尚、塗布膜中の残留溶剤量が30%以下に乾燥されるまで、表面張力勾配の絶対値を50mN/m2 以下に維持することがより好ましく、15%以下に乾燥されるまでは、表面張力勾配の絶対値を50mN/m2 以下に維持することが特に好ましい。更には、表面張力勾配の絶対値が20mN/m2 以下であれば一層良く、10mN/m2 以下であれば更によい。本発明はかかる知見に基づいてなされたものである。
本発明において、揮発性溶剤とは、沸点が120°C以下の比較的低沸点の有機溶剤であり、これらの混合溶剤を含むものとする。通常、有機溶剤はある程度含水しており、また放置することで吸水するので、この程度の含水、概ね10体積%以下程度まで水を含む場合も含まれる。また、「揮発性溶剤を実質的に溶媒の主成分とする」とは、特定の効果を狙って小量の水或いは120°C以上の高沸点有機溶剤を添加する場合でも、実質的に溶剤の大部分、概ね90体積%以上が120°C以下の低沸点有機溶剤である場合を言い、本発明の範囲に含まれる。以下、同様である。

(データ一覧):
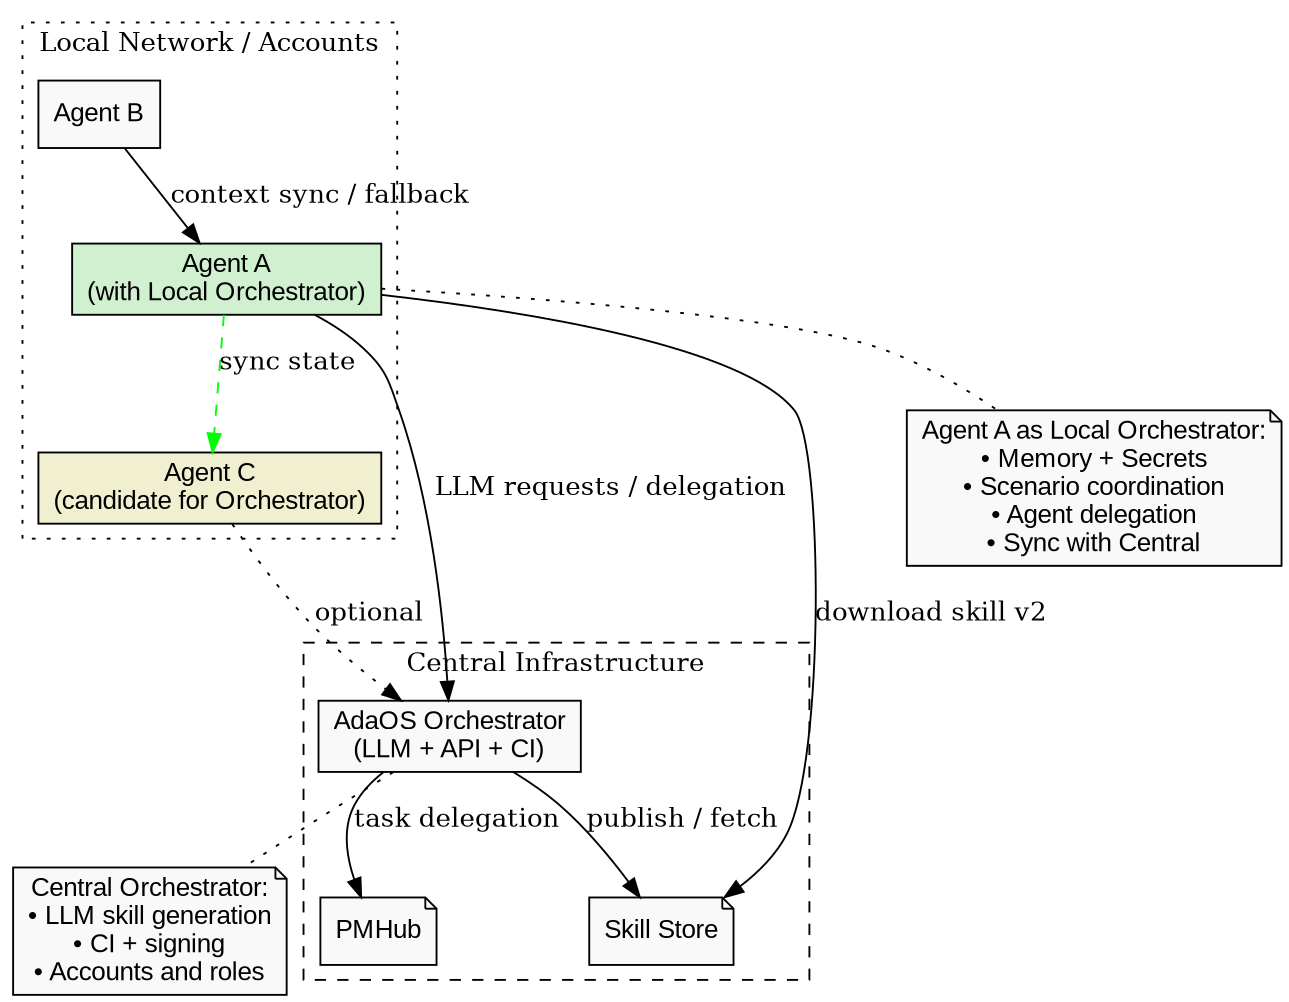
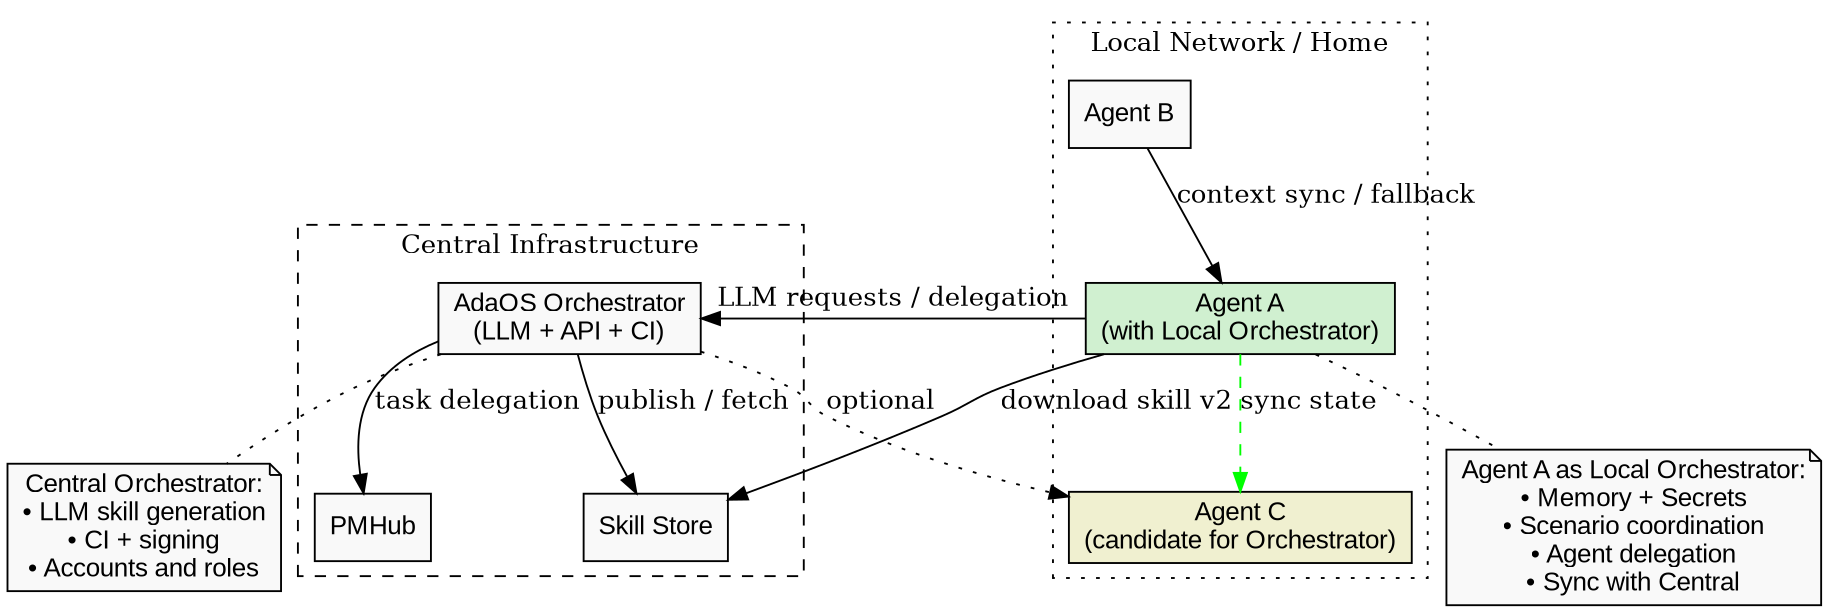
  digraph {
    rankdir=TB
    node [fillcolor="#f9f9f9" fontname=Arial shape=box style=filled]
    n1 [label="AdaOS Orchestrator\n(LLM + API + CI)"]
-   n2 [label="Skill Store" shape=note]
-   n3 [label=PMHub shape=note]
+   n2 [label="Skill Store"]
+   n3 [label=PMHub]
    n4 [fillcolor="#d0f0d0" label="Agent A\n(with Local Orchestrator)"]
    n5 [label="Agent B"]
    n6 [fillcolor="#f0f0d0" label="Agent C\n(candidate for Orchestrator)"]
    n7 [label="Central Orchestrator:\n• LLM skill generation\n• CI + signing\n• Accounts and roles" shape=note width=2]
    n8 [label="Agent A as Local Orchestrator:\n• Memory + Secrets\n• Scenario coordination\n• Agent delegation\n• Sync with Central" shape=note width=2]
    subgraph cluster_1 {
      label="Central Infrastructure"
      style=dashed
      n1
      n2
      n3
    }
    subgraph cluster_2 {
-     label="Local Network / Accounts"
+     label="Local Network / Home"
      style=dotted
      n4
      n5
      n6
    }
    n1 -> n2 [label="publish / fetch"]
    n1 -> n3 [label="task delegation"]
-   n6 -> n1 [label=optional style=dotted]
+   n1 -> n6 [label=optional style=dotted]
    n1 -> n7 [arrowhead=none style=dotted]
    n4 -> n1 [label="LLM requests / delegation"]
    n4 -> n2 [label="download skill v2"]
    n4 -> n6 [color=green label="sync state" style=dashed]
    n4 -> n8 [arrowhead=none style=dotted]
    n5 -> n4 [label="context sync / fallback"]
  }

(課題のねらい):
提示文の内容について、次の問いに答えてください。
(a) 表面張力勾配の絶対値の維持が「より好ましい」とされるのは、塗布膜中の残留溶剤量が何%以下に乾燥されるまでですか。
(b) 本発明でいう揮発性溶剤は、沸点が何°C以下の有機溶剤ですか。
(c) 「揮発性溶剤を実質的に溶媒の主成分とする」場合、溶剤のおおむね何体積%以上が低沸点有機溶剤であるとされていますか。

(解答):
(a) 残留溶剤量が30%以下に乾燥されるまでです。
(b) 沸点が120°C以下の有機溶剤です。
(c) おおむね90体積%以上です。